Makpule tenía el pelo muy negro, siempre recogido en una coleta baja. En sus dibujos usaba todos los colores posibles y todos a la vez. Vivía con su familia en dos habitaciones situadas en una casa compartida con otros compatriotas y no probaba el cerdo. Makpule era turca, ahora es, creo, más bien alemana. Angela era inquieta pero tímida. Era la hermana mayor. Sus padres regentaban una pequeña taberna. Al principio estaba perdida, supongo que como todas las demás. Angela era yugoslava y durante muchos años estuvo desaparecida de mi memoria. Sólo recuperé su cara sonriente cuando en 1991 las imágenes desgarradas de aquella guerra inundó los telediarios. Entonces pensé en ella. Nunca supe si era croata, serbia o bosnia, porque en aquel momento, en aquella infancia, el mundo ya era demasiado grande. Me gusta creer que habrá podido sobrevivir y que ahora vuelve a vivir. Roberto y Rosa eran unos asustados gemelos llegados desde Italia, desde algún lugar pequeño que añoraban con tanta fuerza en cada suspiro que, cada día, parecía alejarse más la posibilidad de que se sintieran cómodos en aquel desconocido territorio. Teníamos seis años. Nos separaban fronteras, religiones, comidas y palabras. Nos separaban mundos pasados, pero nos unían los miedos, la curiosidad, la invención de nuevos juegos, las ganas, las risas y la necesidad de entendernos. Y por encima de todo nos unía aquel mundo presente que iba a tatuarnos para el futuro. Todos acabábamos de llegar y a todos nos colocaron en el mismo punto de partida. 
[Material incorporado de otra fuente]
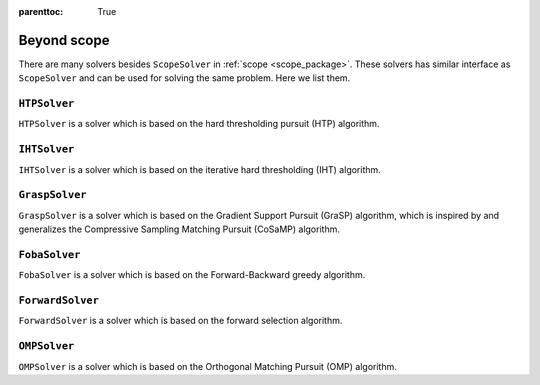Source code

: :parenttoc: True

Beyond scope
==================

There are many solvers besides ``ScopeSolver`` in :ref:`scope <scope_package>`.
These solvers has similar interface as ``ScopeSolver`` and can be used for solving the same problem.
Here we list them.

``HTPSolver``
----------------

``HTPSolver`` is a solver which is based on the hard thresholding pursuit (HTP) algorithm. 


``IHTSolver``
----------------

``IHTSolver`` is a solver which is based on the iterative hard thresholding (IHT) algorithm. 

``GraspSolver``
------------------

``GraspSolver`` is a solver which is based on the Gradient Support Pursuit (GraSP) algorithm, which is inspired by and generalizes the Compressive Sampling Matching Pursuit (CoSaMP) algorithm.


``FobaSolver``
------------------

``FobaSolver`` is a solver which is based on the Forward-Backward greedy algorithm.

``ForwardSolver``
------------------

``ForwardSolver`` is a solver which is based on the forward selection algorithm.

``OMPSolver``
------------------

``OMPSolver`` is a solver which is based on the Orthogonal Matching Pursuit (OMP) algorithm.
Una mesa larga, en el centro de una sala de profesores con ventanas sobre las que, al principio, casi siempre llovía, nos acogía para enseñarnos las nuevas palabras sobre las que tendríamos que construir estructuras aún desconocidas para avanzar, y que tanto nos cambiarían. Nos entendíamos con miradas, gestos, sonrisas y tristezas que conforman ese otro intuitivo lenguaje infantil, al tiempo que fuimos aprendiendo a encajar con esos otros que se llamaban Frank, Brigitte, Sylvia o Thorsten y que también eran niños. Nosotros, hijos de los emigrantes que habían llegado a su país y ellos, hijos de los nacidos en él. Nos permitimos conocernos y nos acabamos reconociendo. Intercambiamos universos, nuestros pequeños universos. Supimos tejer amistades y creamos espacios donde sentirnos seguros y formular promesas, unas cumplidas, otras abandonadas. También hubo situaciones amargas que dejaron sus heridas. Hablamos de la vida y la maldad existe. Pero son cicatrices minúsculas si se comparan con el valioso patrimonio humano que se atesora al crecer en la convivencia y la comprensión de otras miradas. No he vuelto a encontrarme con ninguna de aquellas niñas, pero sus historias se han quedado en mí. Fuimos y somos un país de emigrantes, y no deberíamos permitirnos olvidarlo. Tal vez sea ya momento de pararnos a pensar en este mundo un tanto roto y buscar un lugar común donde encontrarnos. Lo vamos a necesitar.